In Amerika ist alles größer. Ganz sicher gilt diese Feststellung für die Insolvenz des ehemals größten Autobauers der Welt, General Motors (GM).
Noch niemals zuvor wurde mit derartig gigantischem Aufwand versucht, einem Unternehmen einen Neuanfang zu verschaffen. Gegen die bald 50 Milliarden Dollar, die allein die US-Regierung in die Sanierung des maroden Konzerns steckt, wirken die deutschen Staatshilfen für die Opel-Rettung fast schon knauserig.
Doch für Amerika geht es im Fall von GM eben nicht nur um den Erhalt eines Unternehmens und möglichst vieler Arbeitsplätze, sondern, noch viel stärker als in Deutschland, auch um das nationale Selbstverständnis. Die US-Autoindustrie und vor allem GM waren über Jahrzehnte hinweg Ikonen des Erfolges und der wirtschaftlichen Überlegenheit Amerikas. Sie nun vor dem Untergang zu retten ist für Präsident Obama auch die Gelegenheit, seinen Glauben an die Reform- und Zukunftsfähigkeit des Landes zu demonstrieren.
Der Preis für den Traum, vielleicht einmal wieder die besten Autos der Welt zu produzieren, ist jedoch hoch: GM und seine Mitarbeiter werden Einschnitte hinnehmen müssen, die weit über jene hinausgehen, die den Opelanern bevorstehen.

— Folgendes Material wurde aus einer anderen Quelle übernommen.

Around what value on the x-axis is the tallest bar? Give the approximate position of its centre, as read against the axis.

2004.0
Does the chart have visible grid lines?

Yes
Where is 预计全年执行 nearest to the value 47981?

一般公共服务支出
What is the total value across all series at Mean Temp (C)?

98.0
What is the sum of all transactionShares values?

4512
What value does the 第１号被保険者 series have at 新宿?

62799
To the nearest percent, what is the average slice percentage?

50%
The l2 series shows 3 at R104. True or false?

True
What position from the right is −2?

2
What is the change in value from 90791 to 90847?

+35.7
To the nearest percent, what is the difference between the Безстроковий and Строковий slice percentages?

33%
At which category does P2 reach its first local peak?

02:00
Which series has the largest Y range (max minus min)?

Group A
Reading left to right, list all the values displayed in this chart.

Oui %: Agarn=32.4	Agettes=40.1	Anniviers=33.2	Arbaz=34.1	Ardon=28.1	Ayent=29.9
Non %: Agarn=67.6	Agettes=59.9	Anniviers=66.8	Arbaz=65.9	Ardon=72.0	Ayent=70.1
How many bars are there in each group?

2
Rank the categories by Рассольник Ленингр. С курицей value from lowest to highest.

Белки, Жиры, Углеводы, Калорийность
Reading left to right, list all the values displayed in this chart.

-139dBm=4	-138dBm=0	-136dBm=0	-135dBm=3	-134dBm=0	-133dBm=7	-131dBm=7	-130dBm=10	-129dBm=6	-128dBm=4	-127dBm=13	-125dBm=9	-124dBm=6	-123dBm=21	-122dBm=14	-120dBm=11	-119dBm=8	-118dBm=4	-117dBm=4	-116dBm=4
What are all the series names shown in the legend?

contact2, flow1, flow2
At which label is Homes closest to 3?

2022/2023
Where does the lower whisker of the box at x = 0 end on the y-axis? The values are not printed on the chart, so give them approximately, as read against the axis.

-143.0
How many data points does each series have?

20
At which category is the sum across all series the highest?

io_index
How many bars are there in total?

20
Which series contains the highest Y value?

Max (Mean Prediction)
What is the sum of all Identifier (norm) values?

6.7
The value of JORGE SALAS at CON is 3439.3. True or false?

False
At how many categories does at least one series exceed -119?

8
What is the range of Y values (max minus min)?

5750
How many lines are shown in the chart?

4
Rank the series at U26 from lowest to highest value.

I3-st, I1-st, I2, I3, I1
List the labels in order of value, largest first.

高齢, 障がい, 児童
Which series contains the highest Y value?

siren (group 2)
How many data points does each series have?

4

Und Amerika insgesamt nimmt in Kauf, seine Form des Kapitalismus, der stets auf freie Unternehmer gesetzt hat, bis zur Unkenntlichkeit zu verstümmeln.
Bei allen Unterschieden gibt es eine Gemeinsamkeit im Handeln dies- und jenseits des Atlantiks: Sowohl die deutsche wie auch die US-Regierung haben ordnungspolitische Grundsätze weit hintangestellt. Die Amerikaner ganz unverblümt, indem sie GM verstaatlichen. Die Deutschen etwas diskreter durch Staatsbürgschaften - wobei diese Opel im Fall des Platzens der zugesicherten Kredite ebenfalls zu einem Staatskonzern machen könnten.
Die Risiken, dass es dazu kommen wird, sind so gering nicht. Tatsächlich hat die Bundeskanzlerin, die noch wenige Stunden vor der finalen Entscheidung verkündete, Opel nicht um jeden Preis retten zu wollen, nun kaum etwas in den Händen.
Vielmehr kann der Investor Magna ohne allzu große Risiken für sich selbst noch jederzeit Abschied von der Opel-Übernahme nehmen und den Schlamassel dem Steuerzahler hinterlassen. Dass angesichts dieser Umstände zumindest Wirtschaftsminister Karl-Theodor zu Guttenberg Skrupel verspürt, ehrt ihn. Seine weitgehende Isolation in der Frage der Opel-Rettung ist zugleich aber auch Anklage - gegen den Opportunismus seiner Kabinettskollegen und selbst weiter Teile der Union.